Ken wonders why we can’t extend healthcare to other parts of the clock to take advantage of less demand at those times and to provide lower pricing at those times. Consumers should have that choice. And for many people, they would take advantage of demand care pricing. 

 Gary asks what the opportunity is here for payers. How can they differentiate themselves in the marketplace? Pooja zooms out to talk about interoperability rules, which require payers to provide their members with their data they have on you, clinical, claims, all of that. So, if you look at that and add on the fact that you’re now letting the patient know how much it’s going to cost them for these services, this could be a huge advantage for you. Make it easy for members to understand everything about your plan, their coverage and how much it’s going to cost them and give them access to everything. I think as a payer, you should really be looking at this as engaging the member and patient, which is really what all these rules are about. We want patients and members to take greater control of their care. I think this does provide a huge advantage and if you wrap it up with everything else you are doing as a payer, you can go out to the market with great advantage. It’s just a matter of thinking about it a little differently.
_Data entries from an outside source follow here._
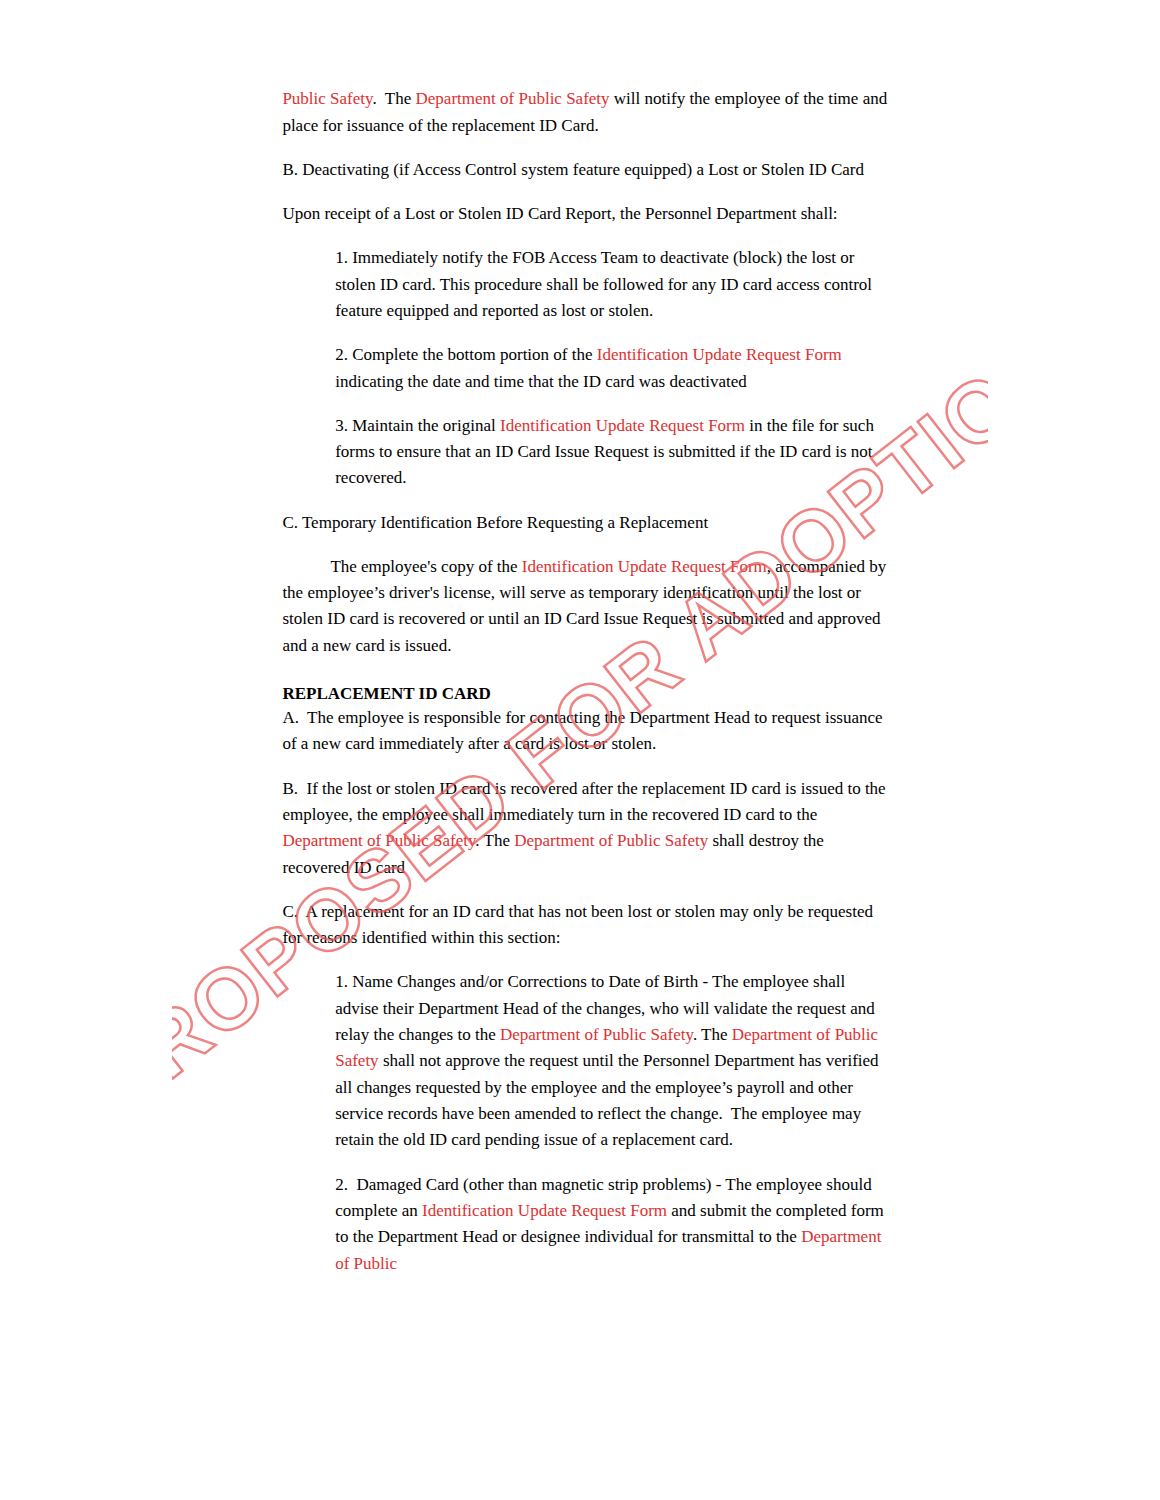PROPOSED FOR ADOPTION
Public Safety. The Department of Public Safety will notify the employee of the time and place for issuance of the replacement ID Card.
B. Deactivating (if Access Control system feature equipped) a Lost or Stolen ID Card
Upon receipt of a Lost or Stolen ID Card Report, the Personnel Department shall:
1. Immediately notify the FOB Access Team to deactivate (block) the lost or stolen ID card. This procedure shall be followed for any ID card access control feature equipped and reported as lost or stolen.
2. Complete the bottom portion of the Identification Update Request Form indicating the date and time that the ID card was deactivated
3. Maintain the original Identification Update Request Form in the file for such forms to ensure that an ID Card Issue Request is submitted if the ID card is not recovered.
C. Temporary Identification Before Requesting a Replacement
The employee's copy of the Identification Update Request Form, accompanied by the employee’s driver's license, will serve as temporary identification until the lost or stolen ID card is recovered or until an ID Card Issue Request is submitted and approved and a new card is issued.
REPLACEMENT ID CARD
A. The employee is responsible for contacting the Department Head to request issuance of a new card immediately after a card is lost or stolen.
B. If the lost or stolen ID card is recovered after the replacement ID card is issued to the employee, the employee shall immediately turn in the recovered ID card to the Department of Public Safety. The Department of Public Safety shall destroy the recovered ID card
C. A replacement for an ID card that has not been lost or stolen may only be requested for reasons identified within this section:
1. Name Changes and/or Corrections to Date of Birth - The employee shall advise their Department Head of the changes, who will validate the request and relay the changes to the Department of Public Safety. The Department of Public Safety shall not approve the request until the Personnel Department has verified all changes requested by the employee and the employee’s payroll and other service records have been amended to reflect the change. The employee may retain the old ID card pending issue of a replacement card.
2. Damaged Card (other than magnetic strip problems) - The employee should complete an Identification Update Request Form and submit the completed form to the Department Head or designee individual for transmittal to the Department of Public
Ken says if you are the organization that’s educating your consumer, then you are effectively making a better customer and they are going to want to stay with you.

Pooja’s closes by saying to payers and providers, don’t look at this as a mandate. Shift your thinking around this to better understand how you can use this to your advantage. If you are one of those groups that do that, you will have a greater advantage in the marketplace until people catch up with you.